The Case for Outcome-Based Pricing
Taylor advocates for outcome-based pricing, where fees are tied to measurable business results. In the customer service sector, this might mean charging per resolved support ticket. In sales, it could be a commission on generated leads.
This aligns the incentives of the vendor and the customer. If an agent is inefficient and burns excessive tokens to solve a problem, the vendor absorbs that cost, not the client. This mirrors the evolution of digital advertising, which moved from impressions (CPM) to clicks (CPC) and finally to conversions (CPI).
"If you have to mention token utilization, it's probably a tool... It's probably not an applied AI. It's just sort of like a tool around AI."
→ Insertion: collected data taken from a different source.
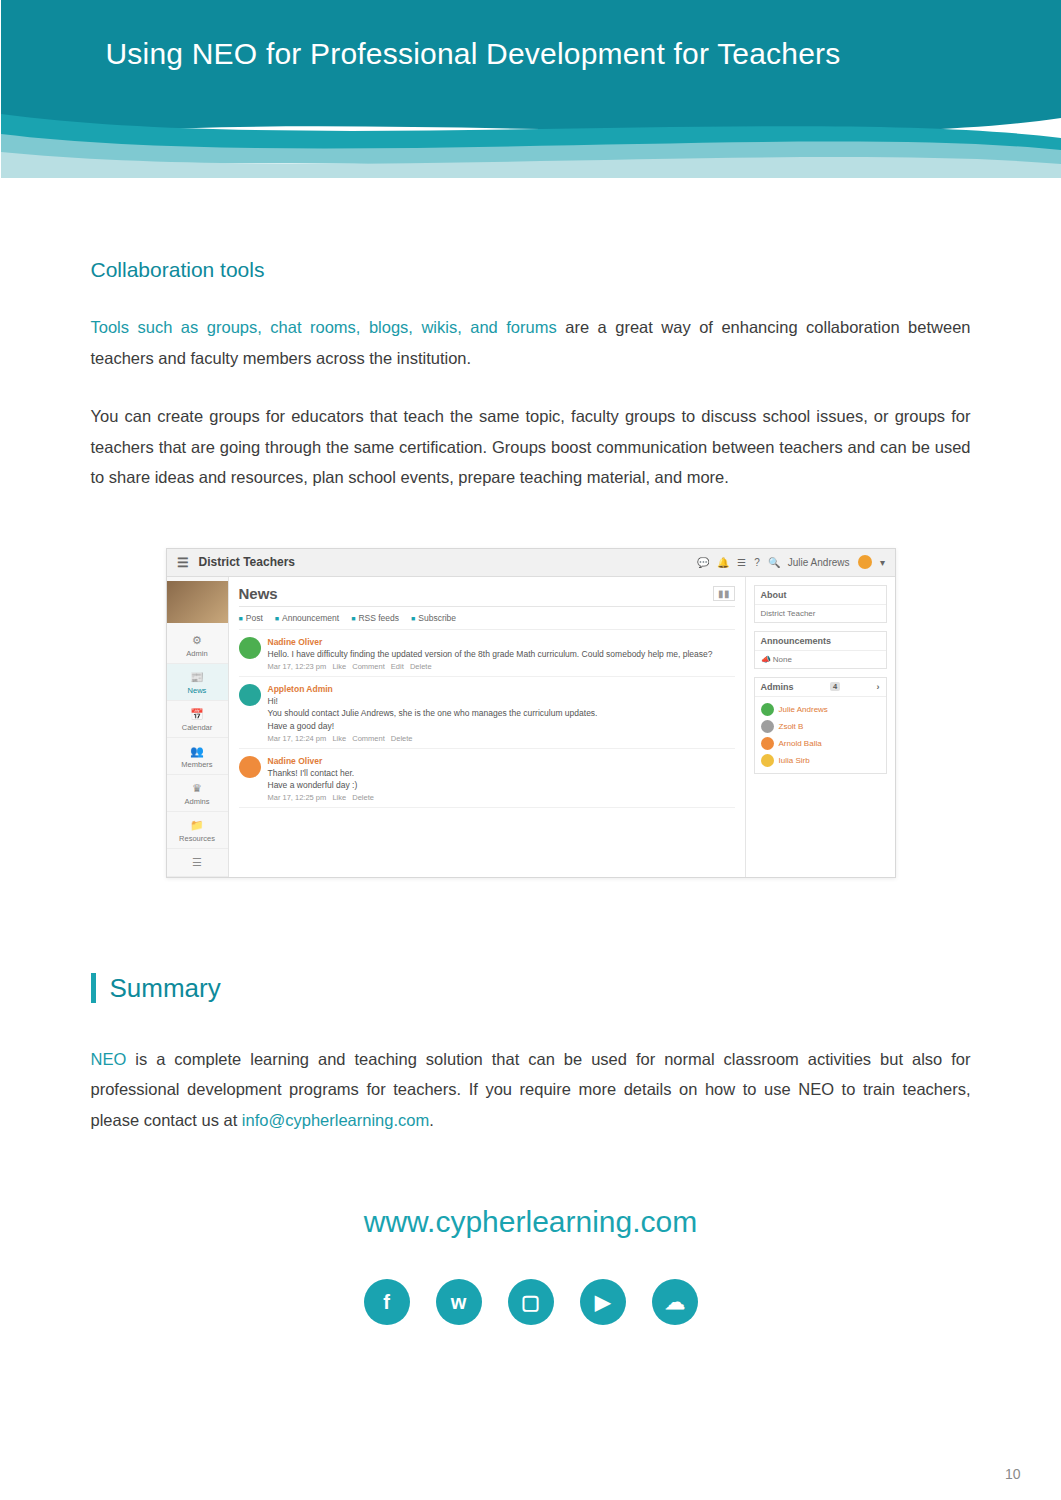Using NEO for Professional Development for Teachers
Collaboration tools
Tools such as groups, chat rooms, blogs, wikis, and forums are a great way of enhancing collaboration between teachers and faculty members across the institution.
You can create groups for educators that teach the same topic, faculty groups to discuss school issues, or groups for teachers that are going through the same certification. Groups boost communication between teachers and can be used to share ideas and resources, plan school events, prepare teaching material, and more.
☰ District Teachers
💬 🔔 ☰ ? 🔍 Julie Andrews ▾
⚙Admin
📰News
📅Calendar
👥Members
♛Admins
📁Resources
☰
News
▮▮
Post Announcement RSS feeds Subscribe
Nadine Oliver
Hello. I have difficulty finding the updated version of the 8th grade Math curriculum. Could somebody help me, please?
Mar 17, 12:23 pm Like Comment Edit Delete
Appleton Admin
Hi!
You should contact Julie Andrews, she is the one who manages the curriculum updates.
Have a good day!
Mar 17, 12:24 pm Like Comment Delete
Nadine Oliver
Thanks! I'll contact her.
Have a wonderful day :)
Mar 17, 12:25 pm Like Delete
About
District Teacher
Announcements
📣 None
Admins 4 ›
Julie Andrews
Zsolt B
Arnold Balla
Iulia Sirb
Summary
NEO is a complete learning and teaching solution that can be used for normal classroom activities but also for professional development programs for teachers. If you require more details on how to use NEO to train teachers, please contact us at info@cypherlearning.com.
www.cypherlearning.com
f w ▢ ▶ ☁
10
By focusing on outcomes, AI moves from being a cost center to a value driver, making it easier for large enterprises—like the regulated industries Sierra targets—to justify the investment.
The Reinvention of Software Engineering
Perhaps no sector is feeling the impact of AI more acutely than software engineering itself. With tools like OpenAI's Codex, the barrier to generating code has dropped precipitously. Taylor compares this moment to the introduction of Continuous Integration/Continuous Delivery (CI/CD). Before CI/CD, releases were manual and risky; afterward, they became automated and safe. However, transitioning a team from one method to the other required entirely new best practices.
We are currently in the messy transition phase regarding AI coding.
- The Shift to Architecture: As generating code becomes commoditized, the engineer's role shifts toward system architecture, testing, and managing the "prompts" that serve as the new source code.
- Productivity vs. Headcount: While some predict 10-person billion-dollar companies, Taylor suggests that competition will likely absorb these efficiency gains. Companies may not hire fewer engineers; they might simply build much better software, or compete more aggressively on features.
"Clearly in three years we could talk about what are the best practices to set up a software team that's optimized for this technology... right now we're just figuring them out in real time."
AI in the Physical World and the Future of Work
A common narrative is that AI will solve everything, leading to massive deflation and job loss. Taylor offers a nuanced counterpoint: the "real world" is a significant buffer. While tasks involving "bits" (finance, coding, data entry) will face rapid automation, the physical economy (logistics, construction, healthcare delivery) involves constraints that AI cannot simply code away.
Identity and Adaptation
Taylor remains optimistic about humanity's ability to adapt. He draws a parallel to accountants before and after Microsoft Excel. The tool fundamentally changed the day-to-day work—removing the drudgery of manual calculation—but it didn't eliminate the need for financial insight. It elevated the profession.
Similarly, AI will likely decouple professional identity from rote tasks. A software engineer's worth will no longer be measured by lines of code written, but by the solutions they architect. Humans are status-seeking and competitive by nature; as the baseline for intelligence rises, people will find new ways to differentiate themselves and compete.
Conclusion
We are transitioning from a period of technological novelty to one of industrial-grade application. The "SaaS Apocalypse" is not an end, but a metamorphosis. Companies that can overcome their strategy taxes, embrace outcome-based business models, and integrate AI into complex, regulated workflows will thrive.
As Taylor notes, regulators may eventually demand AI agents in certain sectors, viewing the consistency and auditability of software as safer than human variability. The future belongs to those who view AI not as a tool to replace the old, but as a foundation to build entirely new classes of products.